Driving around the countryside in Victoria, Australia, you are bound to come across old homes that are home to no one anymore. Some of them are easy to get to, while others you need to get permission to go there.
They are made from different assorted materials. Usually very small. It is amazing to consider what they lived in back then and what we live in now. It is also amazing how solidly they were built, considering how quickly houses seem to fall apart these days.
This is on the roadside and many people stop to photograph it. I don’t know if it was a home, but has usual markings of a small two roomed house from the 19th century. Buildings like this are very common around central Victoria from the gold rush days. Many tiny homes. I’ve been in a couple of them and they are so small. I couldn’t imagine living in one of them. What’s that old saying, no room to even swing a cat. I know it isn’t a good saying, but fits what I was trying to say.

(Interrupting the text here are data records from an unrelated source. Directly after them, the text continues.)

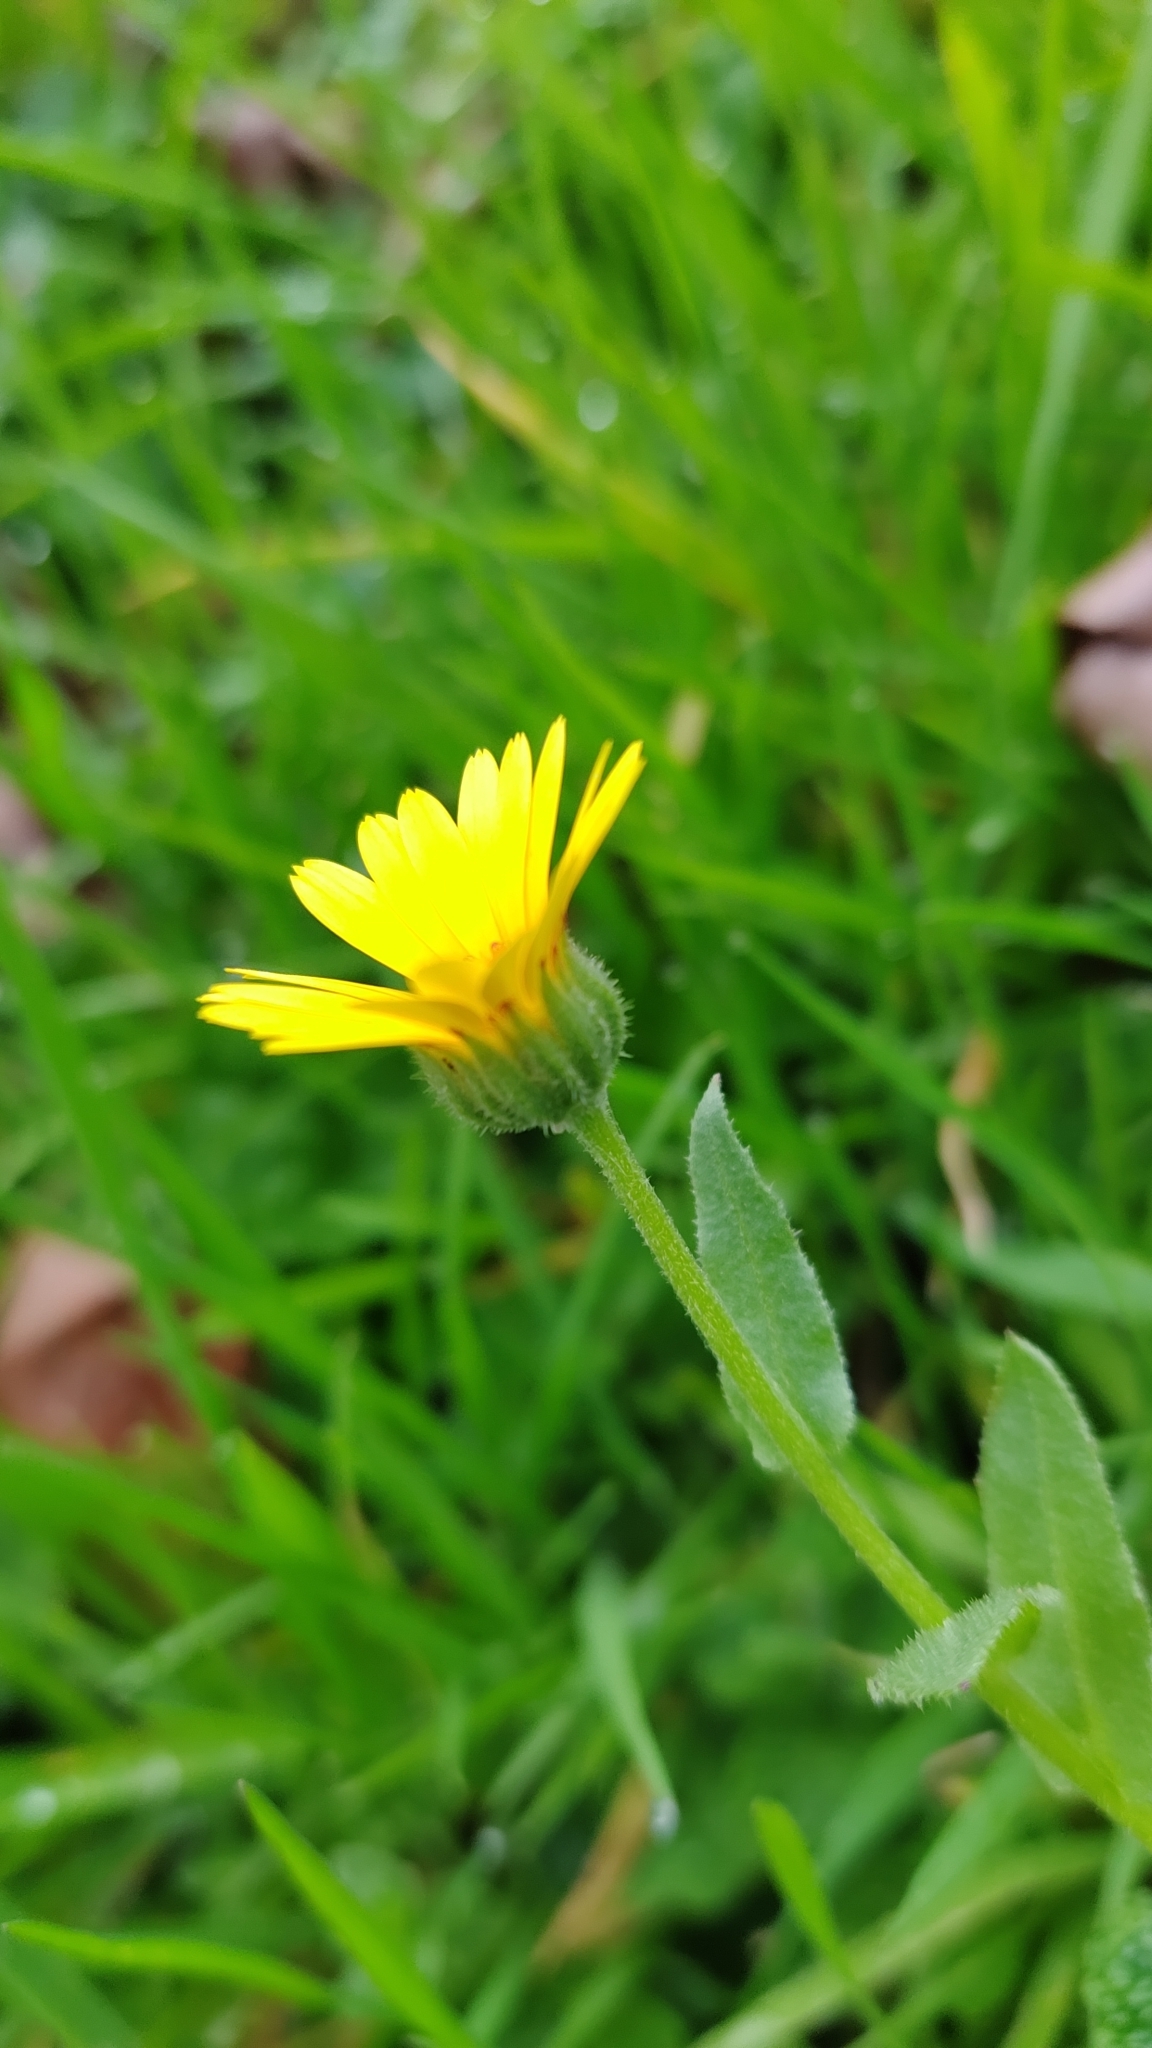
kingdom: Plantae
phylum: Tracheophyta
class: Magnoliopsida
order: Asterales
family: Asteraceae
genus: Calendula
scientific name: Calendula arvensis
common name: Field marigold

This old home is a lot bigger than the previous one, but it is no longer inhabited and has been devoid of life for some time, around 100 years. It was abandoned to make way for a reservoir or dam. The Loddon River was sort of dammed and this house was under water for a very long time. I don’t know when it emerged, but think it may have happened during the drought we had at the beginning of this century. I don’t know if it will ever go under again as our climate warms up and water becomes scarcer.

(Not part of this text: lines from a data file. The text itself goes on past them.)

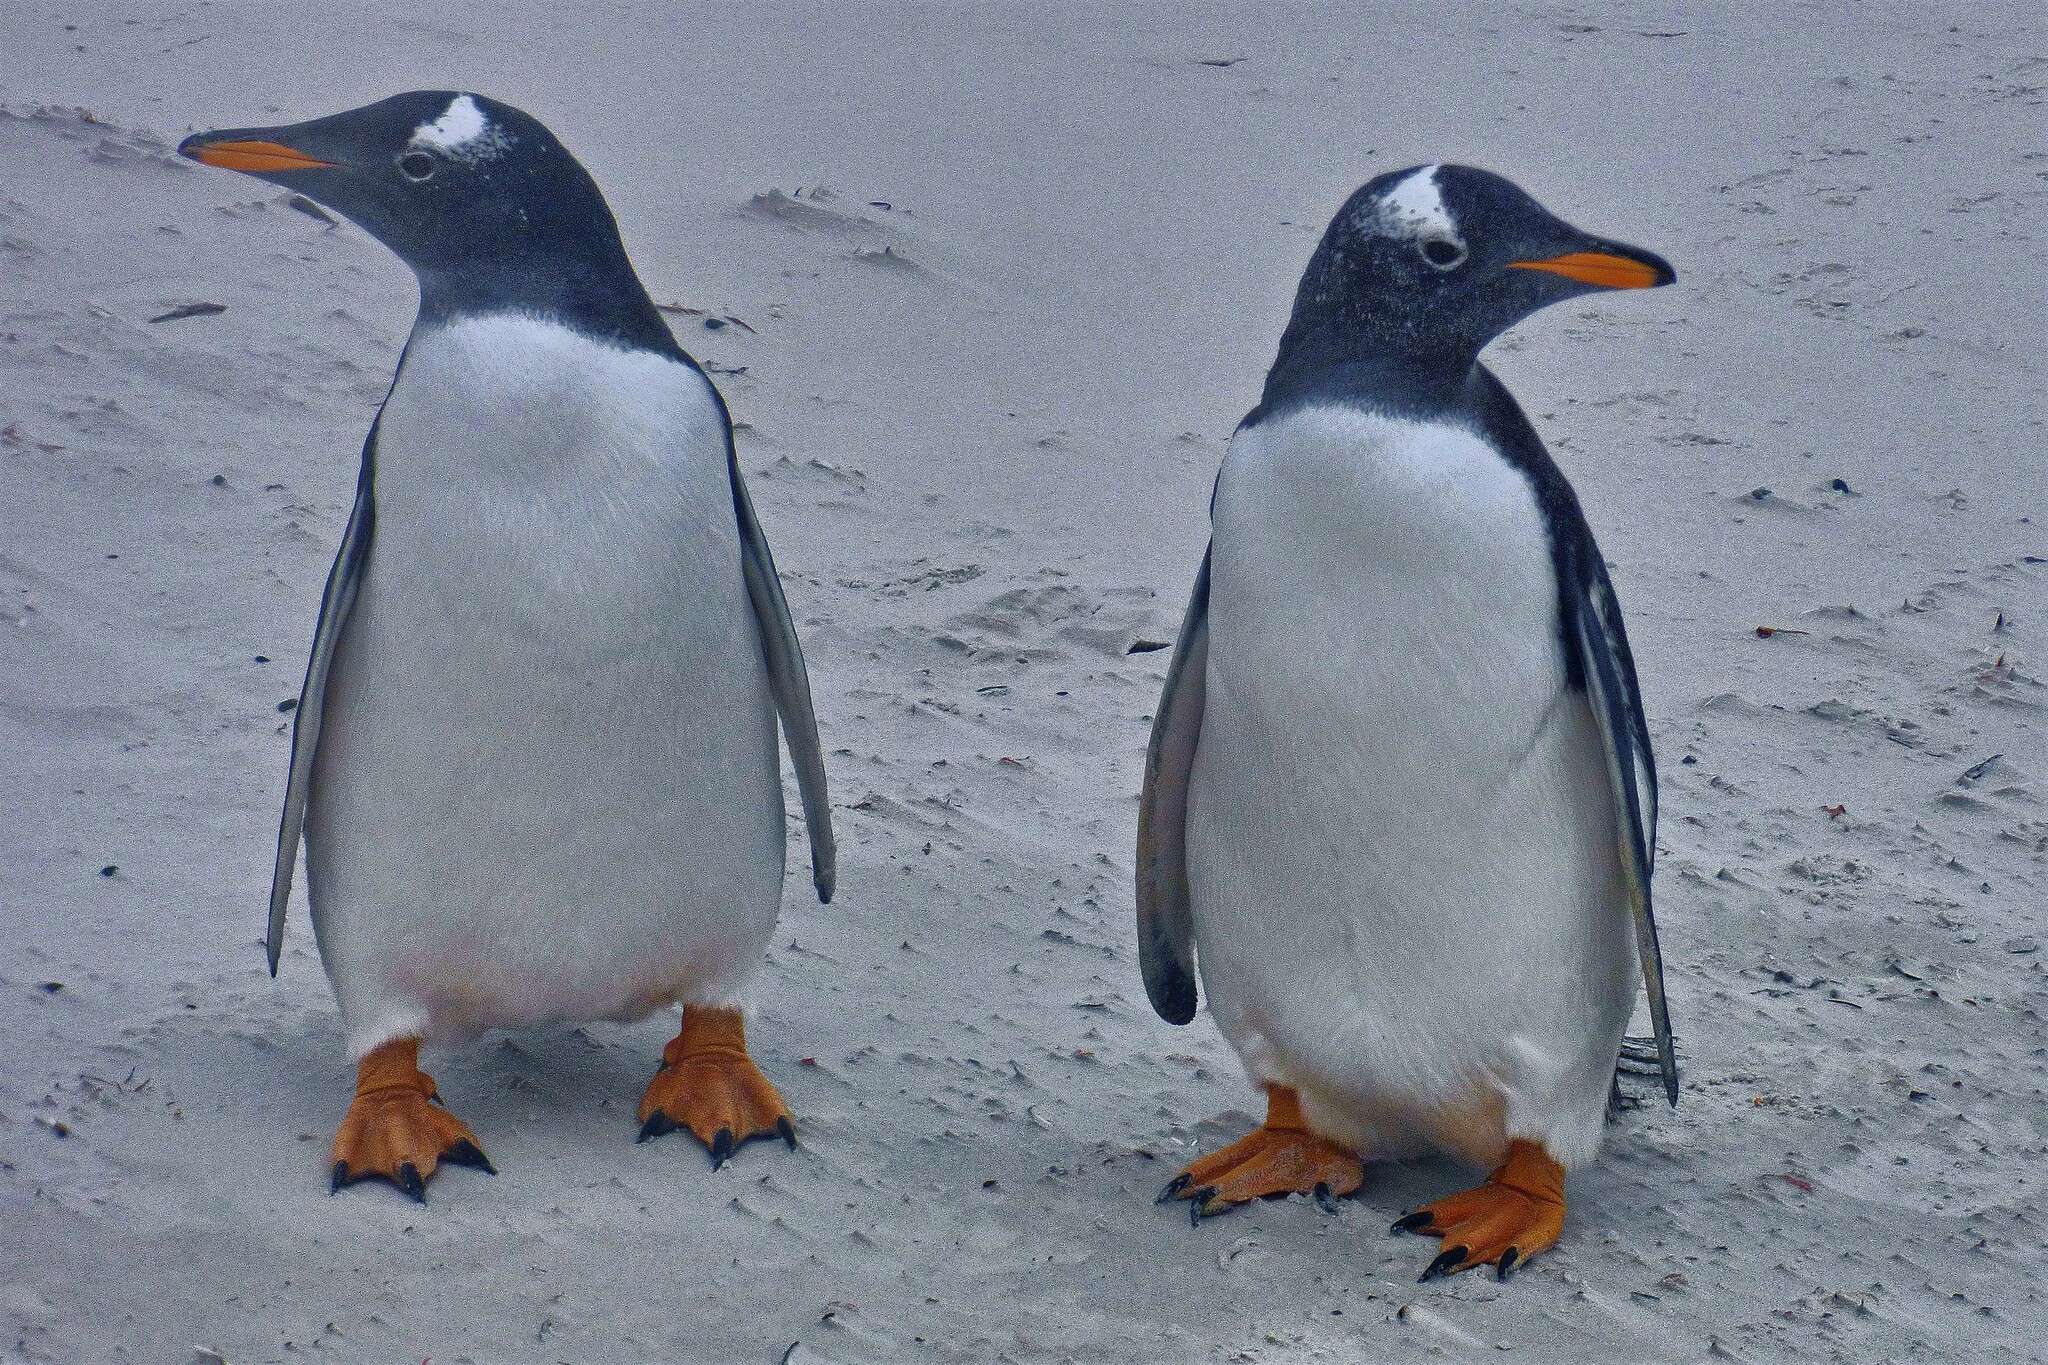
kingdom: Animalia
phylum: Chordata
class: Aves
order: Sphenisciformes
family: Spheniscidae
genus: Pygoscelis
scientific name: Pygoscelis papua
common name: Gentoo penguin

Another reason for empty homes is that as farms join and get bigger and bigger the homes of the original farms are no longer needed and are just vacated and left.
For whatever reason the homes are abandoned it is good for us photographers. There are so many photographers that love abandoned buildings, so they now get a new purpose. I am finding more and more all the time.
I am very fond of abandoned homes, buildings and barns! Like a moth to a flame …
I think a lot of us feel the same way, thank you.
Hey Leanne .. Abandoned but still looking grand. They were made so well
Hey Julie, that’s for sure, they were made well.
They may be small, but so solidly built! Very different from the abandoned buildings I’m used to seeing in the States. The dramatic skies really enhance the images.
Many of our abandoned buildings are built from stone, though a lot were done with wood and they don’t fair so well. I love dramatic skies, thank you Lynn.
Wishing you a wonderful new year Leanne.
Greetings from Pittsburgh PA
Ruth
Thank you so much Ruth. Happy New Year to you too.
I love the moodiness of these images. A lot of people like to shoot abandoned buildings but not all make them look as eerie. You also had some luck with the heavily clouded skies and made the most of it. Nice work!
Thank you Sharon, I like making them eerie, I love to get an image and see what I can do to it. I did have some luck on those days, though I also have a folder full of skies for the days when I’m not so lucky.
You didn’t have to spill about the skies. “Luck” is what we make of it, isn’t it?
I think it is fairly common knowledge that if I don’t like a sky I will replace it, lol, no secret, but thank you, though the skies in those two are as they were, good skies.
The house doesn’t look as though it were underwater, it did well.
No, shows how well they built them back then. Thanks John.